European Occupiers Turn Their Focus to Wellness and Technology
The Green Perspective | Sustainable Buildings
Occupiers’ real estate priorities are increasingly focused on introducing efficiency gains and enhancing workplace strategies in a quest to make space work smarter, according to the 2017 CBRE European Occupier Survey. Greater use of technology is seen as key enabler of these objectives.
In recent years, major occupiers have looked to manage their cost base aggressively while remaining open to expansion and growth opportunities. Some of the measures implemented early in the recovery cycle have been exhausted, but at the same time corporate thinking around workplace, wellness, and flexible working models has evolved into a new phase. Occupiers’ thinking is strongly focussed on introducing efficiency gains and enhanced workplace strategies, increasingly underpinned by greater use of technology.
The 2017 CBRE European Occupier survey covered 131 companies. Nearly 90% of the companies surveyed are headquartered in either Europe or North America, and two-thirds have a remit that is either global or EMEA-wide. The survey covers a range of sectors, with four dominant components: technology and telecoms, banking and finance, professional services and manufacturing.
Wellness is Coming of Age
There is a broader and growing wellness agenda behind these findings. This is shown in the strong focus on customer experience and continued high ratings for elements of the workplace offer, such as indoor environmental quality and amenities. 56% of occupiers report that they run a formal wellness programme in their organisation, with 15% intending to introduce one.

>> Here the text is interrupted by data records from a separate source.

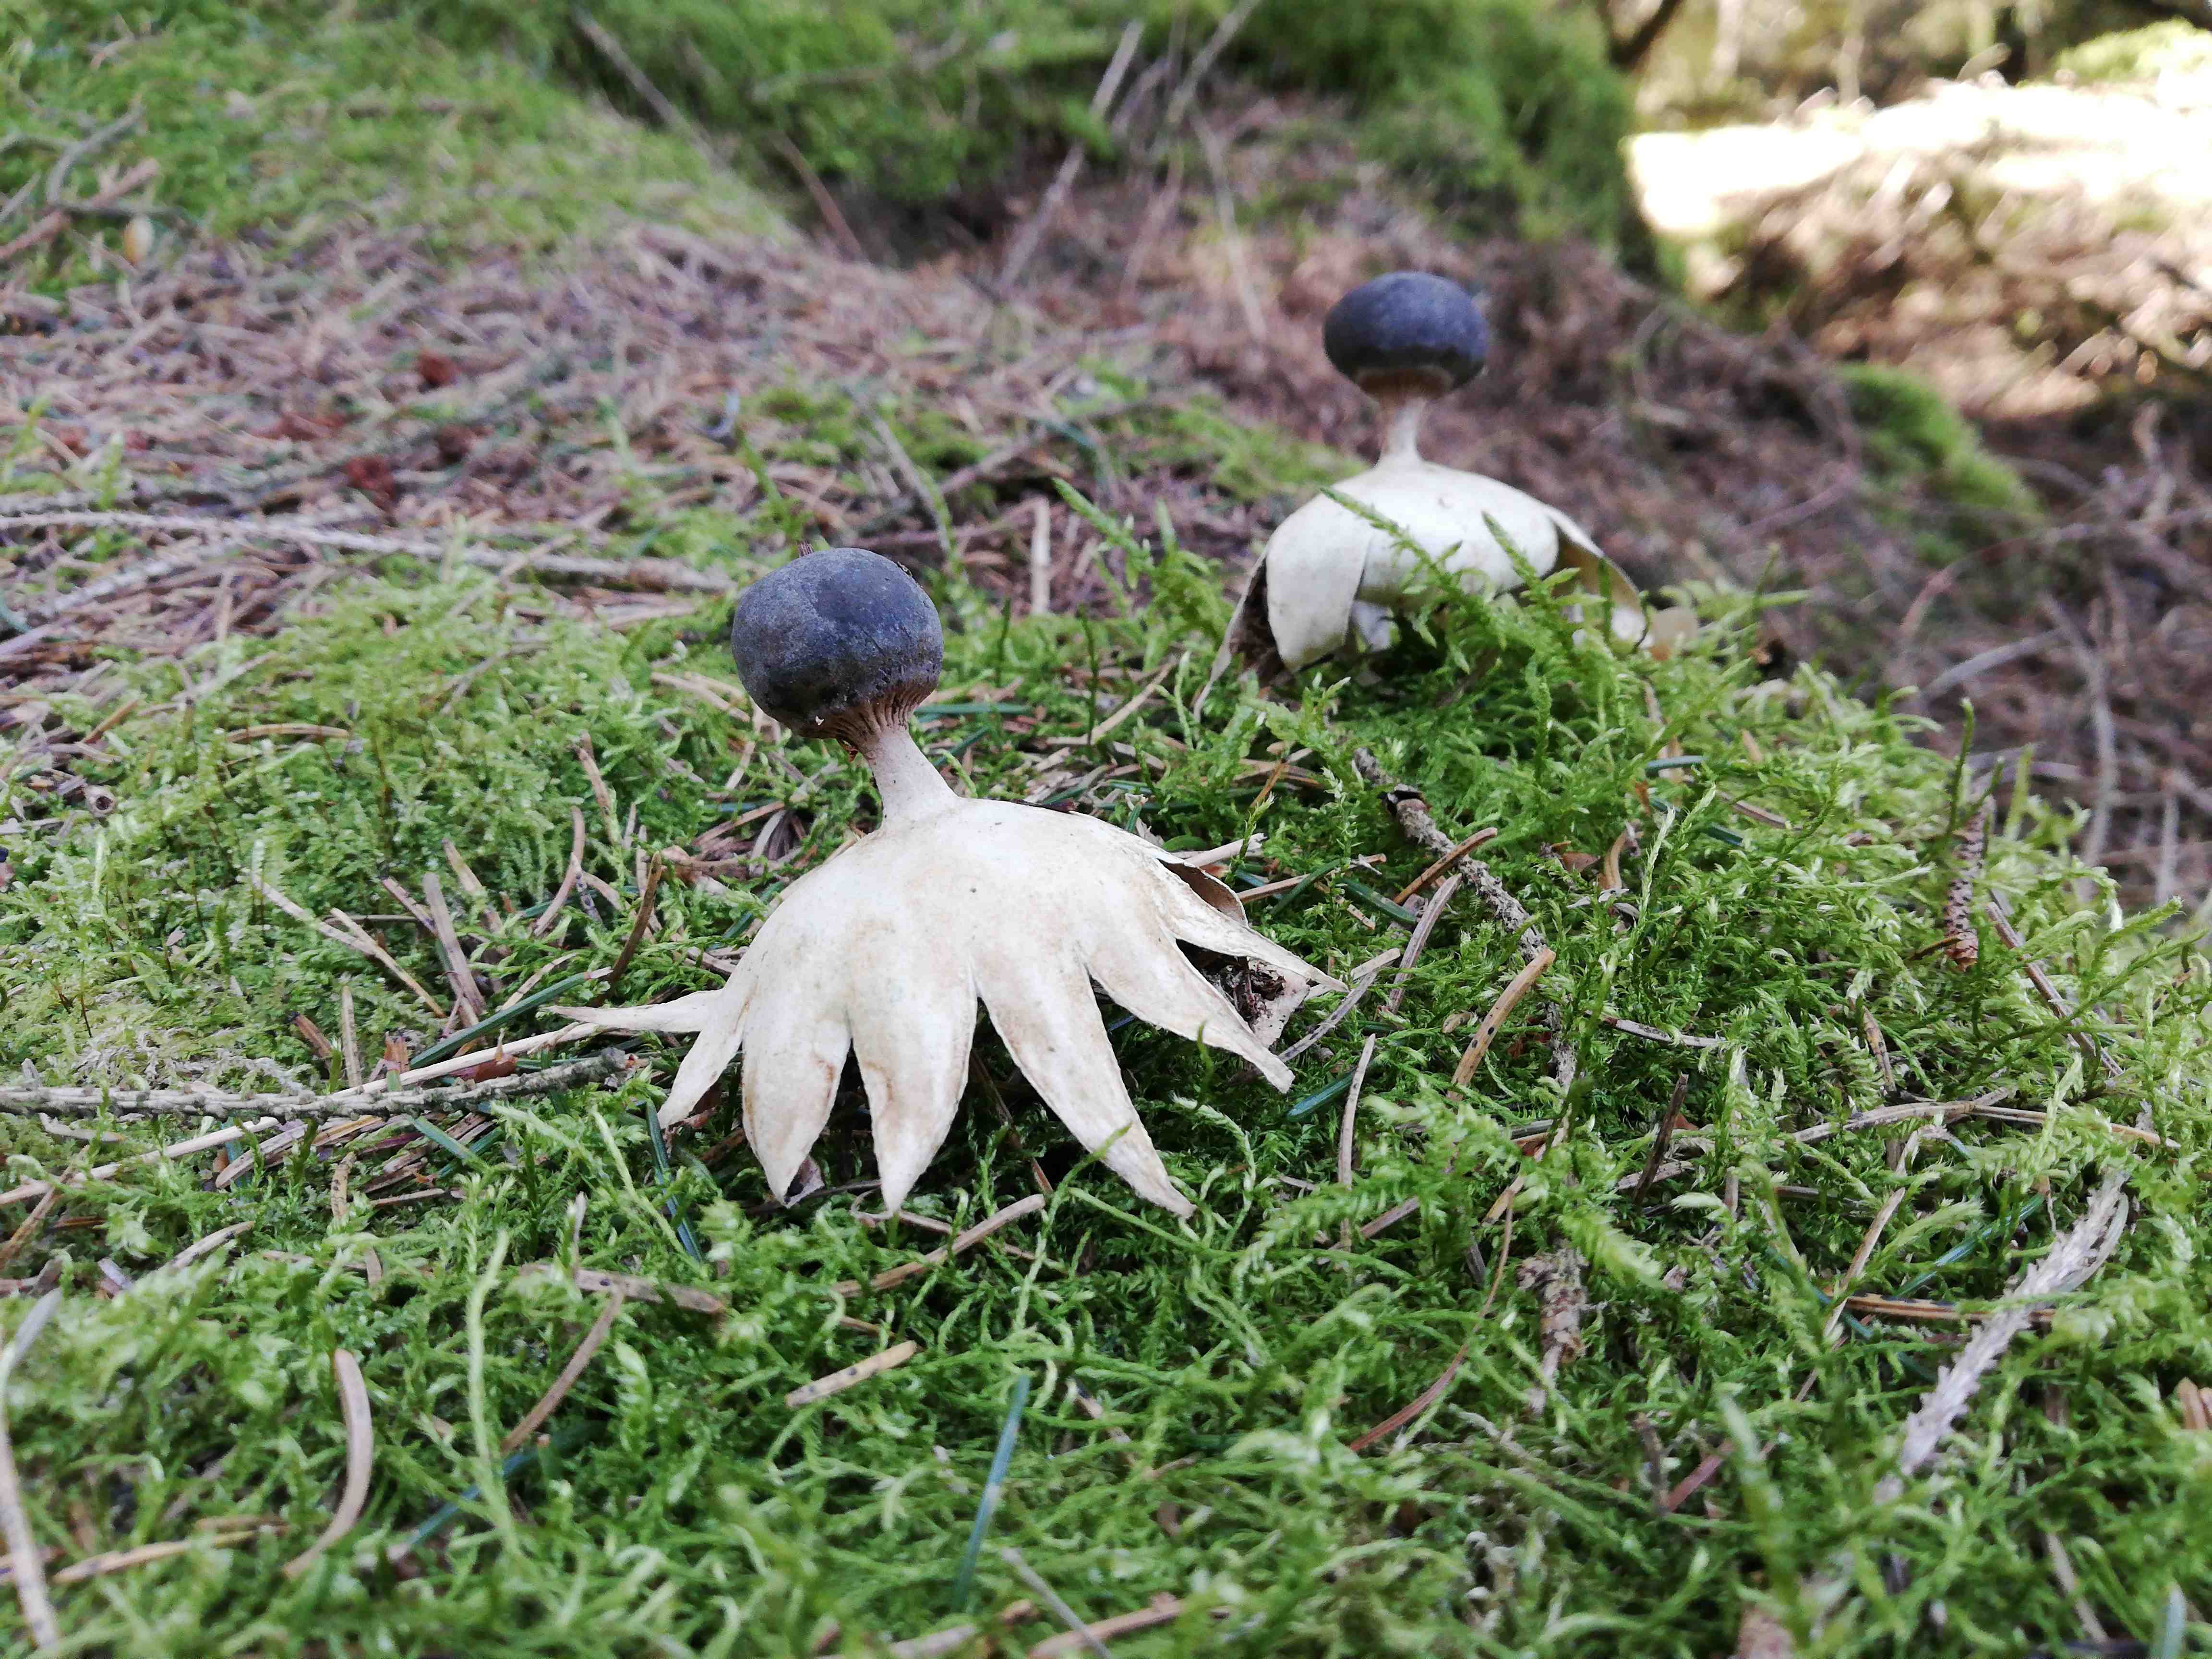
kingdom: Fungi
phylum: Basidiomycota
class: Agaricomycetes
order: Geastrales
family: Geastraceae
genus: Geastrum
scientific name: Geastrum pectinatum
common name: stilket stjernebold
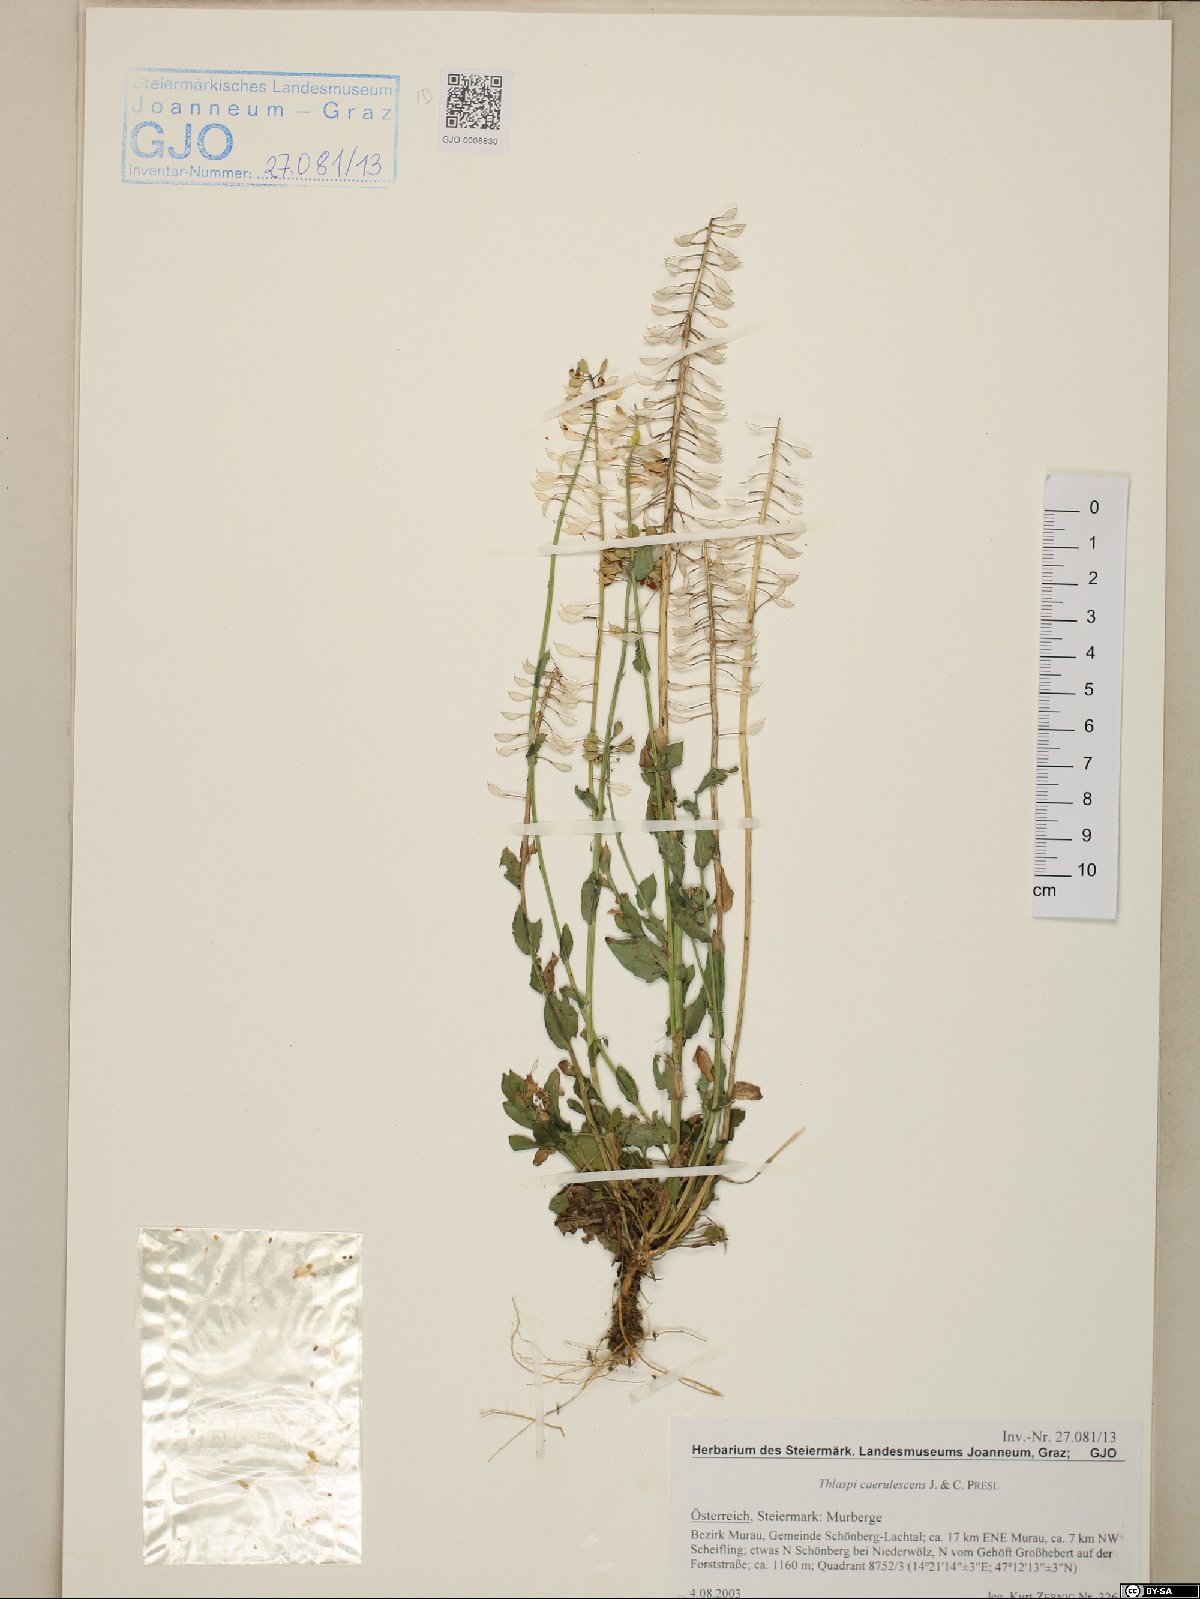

For those who currently have or intend to introduce wellness programmes (71%), a broad range on initiatives are noted with a focus on awareness of health issues rather than facilities or more material programmes. This reflects a wider cultural change among European organisations. Wider awareness of stress, and its implications on wellbeing and productivity, is partly behind these results.
This will increasingly feed through to implementation – evidence of this can already be seen among large global occupiers, some of which are deploying a range of low to high-cost programmes aimed at attracting and retaining talent, engaging the workforce and ultimately boosting productivity.
Wellness affecting building selection
This year we see a rise in the inclusion of sustainable design and building certification within a wellness context which is already having an impact on building selection. 72% of those who have or are planning to introduce a formal wellness programme have some degree of preference for WELL-certified buildings. The wellness agenda is rapidly becoming a core pillar of workplace strategy.
Implementing a Workplace Strategy: Making Space Work Smarter
Running across all the elements of the corporate property agenda – CRE goals, on/ off-shore strategy, workplace strategy and wellness – are the mechanisms through which occupiers can achieve their key aims.
This year the message is clear. Technology and innovative thinking underpin the tools that occupiers are deploying to make their space work smarter. The three key areas where they are focusing are: the application of disruptive technology, flexible working strategy and the use of shared space.
With occupiers focussed on driving efficiency gains in their portfolios, they clearly see innovative technologies as one of their weapons, hence the focus on occupancy management as the main objective. In this sense, occupiers are focused on getting the basics right through measuring utilisation, internal occupancy patterns and people flows – generally managing space more efficiently.
Smart sensors are fast becoming the technology of choice through which occupiers look to achieve these goals, and to generate more connected metrics across people, places and things. They rank as the top tool across all objectives, scoring highest in occupancy management (71%), workforce productivity systems (70%) and building management (68%). More broadly, the growing volume of analytics connected to buildings will require a shift towards generating and using predictive analytics to turn insight into advantage.
Flexible working – enabling work through technology
Flexible working strategies have matured; their concepts and principles are now accepted. This hurdle having been crossed, the spectrum of success factors is broadening. The focus is now on the technologies and practical tools needed to support flexible working. Virtual desktop access and video conferencing have seen the biggest increases in popularity (up by 35 and 28 percentage points respectively), with “bring your own device” also rising considerably. On average, technology tools are highlighted as success factors for flexible working strategy by 50% of occupiers, up from 24% last year.
Rebecca Pearce, EMEA Head of Sustainability, at CBRE concludes:
Occupiers are increasingly focussed on the human components of their business and are seeking strategies to increase the effectiveness of the resources available to them. Cost is still a factor in corporate real estate decision making, but there is much greater awareness of the impacts of indoor environment quality, physical and mental health related programmes and technology in attracting and retaining employees and driving human, and ultimately organisational, productivity.